== Exercise text ==
*** Begin section ***
Thus, the aim of this study is to examine the accounting performance of firms following mergers into different business industries and reveal any possible particularities, by deploying a plethora of quantitative variables from financial statements (thirty two accounting measures and ratios, extracted from them) for all listed companies at the Athens Exchange in the period of 2011–2016. During this period of economic crisis (2011–2016) in Greece, the chosen sample of 32 listed firms is examined on the basis of four main categories (according the industry type of the sample firms): primary sector (six firms), industrial sector (10 firms), commercial and services sector (eight firms), construction sector (eight firms).

The structure of the paper is as follows: Section 2 discusses the relevant literature review. Section 3 presents the research methodology and the examined data. Section 4 analyses the results of the study. Last section presents the conclusions of the study.

2. LITERATURE REVIEW

Examining the impact of industry differentiation and mergers, Healy et al. [14] tested for differences a group of merged firms with a group of non-merged firms. They found better accounting performance after mergers for the merged firms, and this implies for industry differentiation’s consequences in mergers. In another study, Ramaswamy and Waegelein [17] reported that firms with mergers in dissimilar industries may achieve better results in terms of efficiency and performance. For an emerging market, Al-Hroot [18] argued that each industrial sector’s firms, as he had examined in his study firms after mergers in the Jordanian market, reacted differently on a merger event. Similar results were found by Rao-Nicholson et al. [19] as they also claimed for differences in every industry sector at the ASEAN countries and Ahmed and Ahmed [20] for the market of Pakistan.
*** End section ***
== The data ==
*** Begin section ***
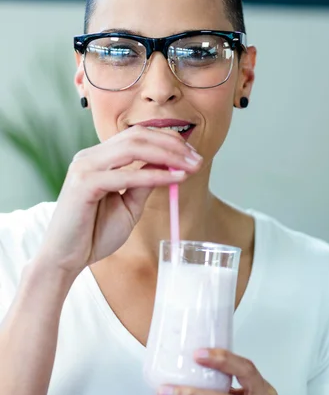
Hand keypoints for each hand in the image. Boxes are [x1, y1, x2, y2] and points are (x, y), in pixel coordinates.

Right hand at [37, 126, 201, 278]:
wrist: (66, 259)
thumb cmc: (94, 234)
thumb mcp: (128, 205)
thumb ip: (144, 184)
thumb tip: (167, 165)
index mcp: (98, 158)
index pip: (136, 135)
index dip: (168, 141)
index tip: (192, 155)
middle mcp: (90, 156)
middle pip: (137, 135)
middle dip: (172, 145)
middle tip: (197, 159)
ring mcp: (85, 167)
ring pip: (133, 147)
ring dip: (167, 155)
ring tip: (190, 166)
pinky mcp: (84, 184)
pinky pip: (127, 174)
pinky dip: (154, 175)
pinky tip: (175, 178)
*** End section ***
== Activity list ==
A – In the mergers excerpt, how many firms make up the industrial sector of the sample?
B – Please retype the part of the mergers excerpt that opens with the words containing "The structure of" and closes with "conclusions of the study.".

== Your responses ==
A – 10 firms.

B –
The structure of the paper is as follows: Section 2 discusses the relevant literature review. Section 3 presents the research methodology and the examined data. Section 4 analyses the results of the study. Last section presents the conclusions of the study.